* **SÉRIE D'EXERCICES**
**A)** Recopiez le passage du texte sur Goetz qui commence aux mots « La Terre a épuisé » et s'achève après les mots « de cette planète. ».
**B)** Les affirmations suivantes sont-elles conformes au texte sur Goetz ? Répondez par oui ou par non pour chacune, en citant les mots du texte qui tranchent.
(i) Les Terriens colonisent une planète dont les habitants sont encore à l'âge de fer.
(ii) Goetz est né de deux parents terriens.
(iii) L'album est publié par Glénat.
**C)** D'après le texte sur Goetz, de quelle pièce de Jean-Paul Sartre ‘Fane s'inspire-t-il ?

* **TEXTE D'ÉTUDE**
____________________

GOETZ
L’humanité fuit une Terre condamnée pour bâtir un nouveau monde, mais emporte avec elle ses vieux démons. Entre science-fiction et fantasy médiévale, une réflexion sur le Bien, le Mal et la difficulté de changer l’Homme.
La Terre a épuisé ses ressources et l’humanité est partie coloniser une nouvelle planète habitée par des humains encore à l’âge de fer. Convaincus d’avoir appris de leurs erreurs passées, les Terriens veulent y construire une société nouvelle. Mais trente ans plus tard, les colonisateurs ont reproduit exactement ce qu’ils prétendaient avoir dépassé: exploitation des ressources, domination, esclavage et violences. Face à cette oppression, les peuples locaux finissent par s’unir et se révolter. Parmi leurs chefs: Goetz, né d’une mère terrienne et d’un seigneur de cette planète.
‘Fane s’inspire ici de la pièce « Le Diable et le Bon Dieu » de Jean-Paul Sartre qui parle de la révolte de paysans allemands contre l’Eglise au XVIe siècle et vise à mettre en évidence le faux dilemme entre le Bien et le Mal, pour conclure que la liberté est ce que l’on possède de plus précieux. Les thèmes abordés sont riches et intemporels et l’ensemble est plutôt bien mené même si le revirement radical de Goetz, qui passe en quelques pages seulement du tyran au défenseur des opprimés, peine un peu à convaincre. Derrière les batailles et les affrontements valorisés par le trait anguleux et expressif de Cassegrain, cette fable entre science-fiction et fantasy médiévale parle surtout de l’homme et de son rapport au pouvoir, de sa capacité à commettre le pire au nom du Bien. Qu’il ait changé de planète ou non.
Dessinateur: Didier Cassegrain – Scénariste: ‘Fane – Editeur: Glénat, collection Comix Buro – 29 euros.

____________________

* **DONNÉES ENREGISTRÉES**
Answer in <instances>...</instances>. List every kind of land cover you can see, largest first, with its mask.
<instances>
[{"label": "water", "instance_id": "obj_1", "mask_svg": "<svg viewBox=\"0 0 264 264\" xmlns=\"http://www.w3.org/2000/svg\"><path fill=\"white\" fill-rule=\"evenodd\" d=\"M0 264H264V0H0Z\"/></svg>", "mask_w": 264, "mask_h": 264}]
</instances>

____________________

* **SOLUTIONS DANS L'ORDRE**
**A)**
La Terre a épuisé ses ressources et l’humanité est partie coloniser une nouvelle planète habitée par des humains encore à l’âge de fer. Convaincus d’avoir appris de leurs erreurs passées, les Terriens veulent y construire une société nouvelle. Mais trente ans plus tard, les colonisateurs ont reproduit exactement ce qu’ils prétendaient avoir dépassé: exploitation des ressources, domination, esclavage et violences. Face à cette oppression, les peuples locaux finissent par s’unir et se révolter. Parmi leurs chefs: Goetz, né d’une mère terrienne et d’un seigneur de cette planète.

**B)**
(i) Oui : « habitée par des humains encore à l’âge de fer ».
(ii) Non : « né d’une mère terrienne et d’un seigneur de cette planète ».
(iii) Oui : « Editeur: Glénat, collection Comix Buro ».

**C)** De la pièce « Le Diable et le Bon Dieu ».